EXERCISE TEXT below:
After the Italian turmoil of the early 16th century, Venice enters a long and gradual period of decline. This is in no way diminishes the artistic brilliance of the city. The Venetian school of the 16th century includes Giorgione, Titian, Veronese and Tintoretto; two centuries later Venice is home to Tiepolo, Canaletto and Guardi. But politically the great days are over.

This is evident in the fact that the republic, once so pugnacious, maintains a cautious neutrality from the mid-16th century onwards. Venice now fights only to defend its Mediterranean possessions from the Turks. In the long run even this proves a hopeless battle.
 









At first the omens seem good on the Mediterranean front. The Turkish invasion of Cyprus in 1570 prompts a vigorous Christian response. A joint Spanish and Venetian fleet defeats the Turks decisively at Lepanto in 1571. But it proves a hollow victory. Only two years later, in 1573, Venice cedes the island to Turkey. A century later, in 1669, the Turks finally evict the Venetians from another great prize, Crete.

Of the island staging posts to the east, so carefully accumulated by Venice, only the Ionian group (including Corfu, Cephalonia and Zante) escapes Turkish encroachment.
 








Losing its political will, Venice finds the new role which it has enjoyed ever since - as a place of pleasure and delight, Europe's most sparkling tourist attraction. The city has the world's first public opera house, which opens in 1637. It has the pageantry seen in Canaletto, the titillating tradition of masked women who feature in paintings by Longhi, the social comedy of the plays of Goldoni.

This city of canals is an irresistible part of the fashionable Grand Tour. And it remains, under its doddery oligarchy of doge and senate, an independent republic - until the brusque intrusion of Napoleon in 1797.
 







Austrian and Italian Venice: 1797-1866

Napoleon, campaigning against Austria in Italy in 1797, deposes the last doge. By the treaty of Campo Formio, later in the same year, Venice and the Veneto are handed over to Austria.

Venice remains under Austrian rule until 1866, when Austria is defeated in the Seven Weeks' War. Venice and the Veneto (often collectively known as Venetia) are ceded to the newly independent kingdom of Italy. The ancient city becomes, as it remains today, the capital of the province of Venezia.
End of EXERCISE TEXT.
** TASK INSTRUCTIONS **
Copy out word for word the stretch of the passage on Venice's decline from "This city of" through "Napoleon in 1797.".
SUPPLIED INFORMATION below:
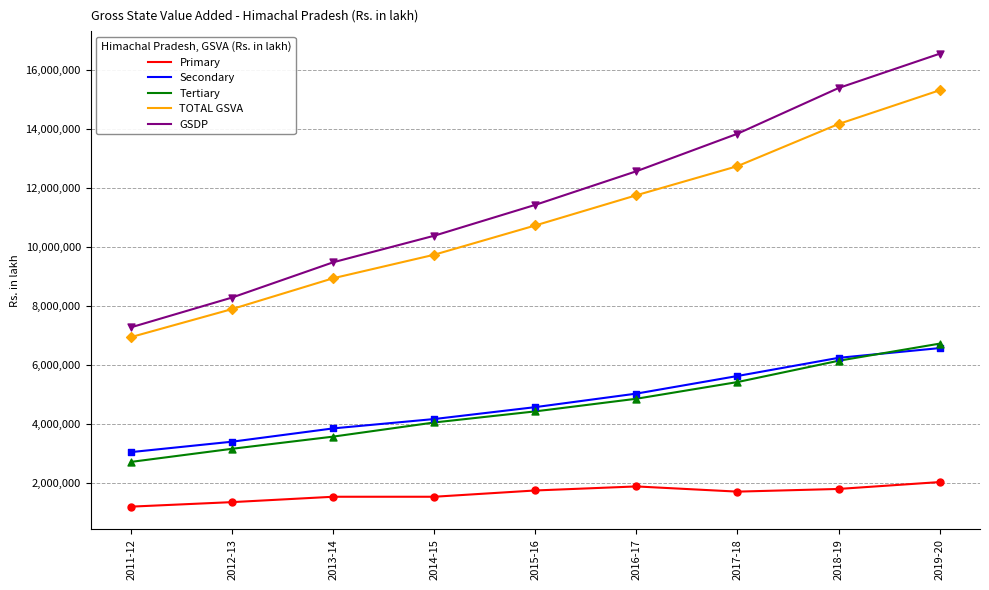

What are all the series names shown in the legend?

Primary, Secondary, Tertiary, TOTAL GSVA, GSDP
End of SUPPLIED INFORMATION.
** RESPONSE TO THE TASK **
This city of canals is an irresistible part of the fashionable Grand Tour. And it remains, under its doddery oligarchy of doge and senate, an independent republic - until the brusque intrusion of Napoleon in 1797.